天麻素是一种酚苷,是天麻的主要成分,具有镇静、催眠、抗惊厥和神经保护作用。在微生物宿主中进行植物天然产品的异源工程生产是一种安全、经济、可扩展的植物提取替代方法。在这里,我们展示了一种可实现高滴度生产天麻素的工程化脂肪溶解酵母。我们通过提高莽草酸途径的通量和优化葡萄糖基转移系统,系统地重构了酵母基因组。我们在酵母基因组中引入了五十多种基因修饰,包括酶筛选、限速步骤的减轻、启动子选择、基因组整合位点优化、竞争途径的下调以及消除天麻素降解。同时,我们开发了铜诱导反义转录调控(CATR)工具。所开发的 CATR 工具包通过在溶脂芽孢杆菌中添加铜,实现了对中脉素合成的动态抑制和激活。这一策略还被进一步用于动态调节丙酮酸激酶节点,以有效地将糖酵解通量转向莽草酸途径,同时保持细胞的正常生长速度。总之,通过这些努力,在振荡絮凝剂中获得了 9477.1 毫克/升的天麻素,在 5 升生物反应器中获得了 13.4 克/升的天麻素,产率为 0.149 克/克葡萄糖,这凸显了利用微生物发酵大规模、可持续生产天麻素的潜力。

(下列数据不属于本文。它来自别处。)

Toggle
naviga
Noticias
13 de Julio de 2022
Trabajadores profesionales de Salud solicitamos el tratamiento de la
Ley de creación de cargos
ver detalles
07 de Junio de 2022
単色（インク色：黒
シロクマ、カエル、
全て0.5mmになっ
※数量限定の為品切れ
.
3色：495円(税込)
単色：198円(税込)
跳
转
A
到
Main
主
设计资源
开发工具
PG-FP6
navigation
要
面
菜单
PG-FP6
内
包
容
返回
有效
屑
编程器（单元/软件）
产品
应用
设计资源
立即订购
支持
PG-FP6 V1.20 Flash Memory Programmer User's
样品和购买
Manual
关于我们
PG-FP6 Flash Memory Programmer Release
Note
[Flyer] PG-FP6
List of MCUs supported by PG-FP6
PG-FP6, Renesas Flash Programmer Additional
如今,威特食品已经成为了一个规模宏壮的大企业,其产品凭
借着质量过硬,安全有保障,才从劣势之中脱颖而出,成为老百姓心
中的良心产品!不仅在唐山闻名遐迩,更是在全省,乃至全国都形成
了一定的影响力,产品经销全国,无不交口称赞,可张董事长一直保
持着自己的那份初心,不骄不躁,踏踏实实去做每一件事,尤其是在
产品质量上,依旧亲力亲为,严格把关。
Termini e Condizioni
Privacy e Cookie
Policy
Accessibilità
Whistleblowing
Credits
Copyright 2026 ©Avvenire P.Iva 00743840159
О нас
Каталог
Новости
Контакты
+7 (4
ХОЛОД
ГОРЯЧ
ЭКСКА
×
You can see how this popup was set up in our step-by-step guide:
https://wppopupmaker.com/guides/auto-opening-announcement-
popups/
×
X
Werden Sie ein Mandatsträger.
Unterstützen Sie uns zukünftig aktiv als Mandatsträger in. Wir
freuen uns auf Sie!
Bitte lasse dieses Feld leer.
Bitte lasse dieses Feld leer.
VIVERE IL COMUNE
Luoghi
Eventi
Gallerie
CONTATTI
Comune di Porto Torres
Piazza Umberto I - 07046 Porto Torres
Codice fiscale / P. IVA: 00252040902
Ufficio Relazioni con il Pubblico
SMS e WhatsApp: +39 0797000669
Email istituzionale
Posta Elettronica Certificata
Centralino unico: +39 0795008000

本文章由计算机程序翻译,如有差异,请以英文原文为准。
High titer production of gastrodin enabled by systematic refactoring of yeast genome and an antisense-transcriptional regulation toolkit

Gastrodin, a phenolic glycoside, is a prominent component of Gastrodia elata, which is renowned for its sedative, hypnotic, anticonvulsant, and neuroprotective activities. Engineering heterologous production of plant natural products in microbial host represents a safe, cost-effective, and scalable alternative to plant extraction. Here, we present the construction of an engineered Yarrowia lipolytica yeast that achieves a high-titer production of gastrodin. We systematically refactored the yeast genome by enhancing the flux of the shikimate pathway and optimizing the glucosyl transfer system. We introduced more than five dozen of genetic modifications onto the yeast genome, including enzyme screening, alleviation of rate-limiting steps, promoter selection, genomic integration site optimization, downregulation of competing pathways, and elimination of gastrodin degradation. Meanwhile, we developed a Copper-induced Antisense-Transcriptional Regulation (CATR) tool. The developed CATR toolkit achieved dynamic repression and activation of violacein synthesis through the addition of copper in Y. lipolytica. This strategy was further used to dynamically regulate the pyruvate kinase node to effectively redirect glycolytic flux towards the shikimate pathway while maintaining cell growth at proper rate. Taken together, these efforts resulted in 9477.1 mg/L of gastrodin in shaking flaks and 13.4 g/L of gastrodin with a yield of 0.149 g/g glucose in a 5-L bioreactor, highlighting the potential for large-scale and sustainable production of gastrodin from microbial fermentation.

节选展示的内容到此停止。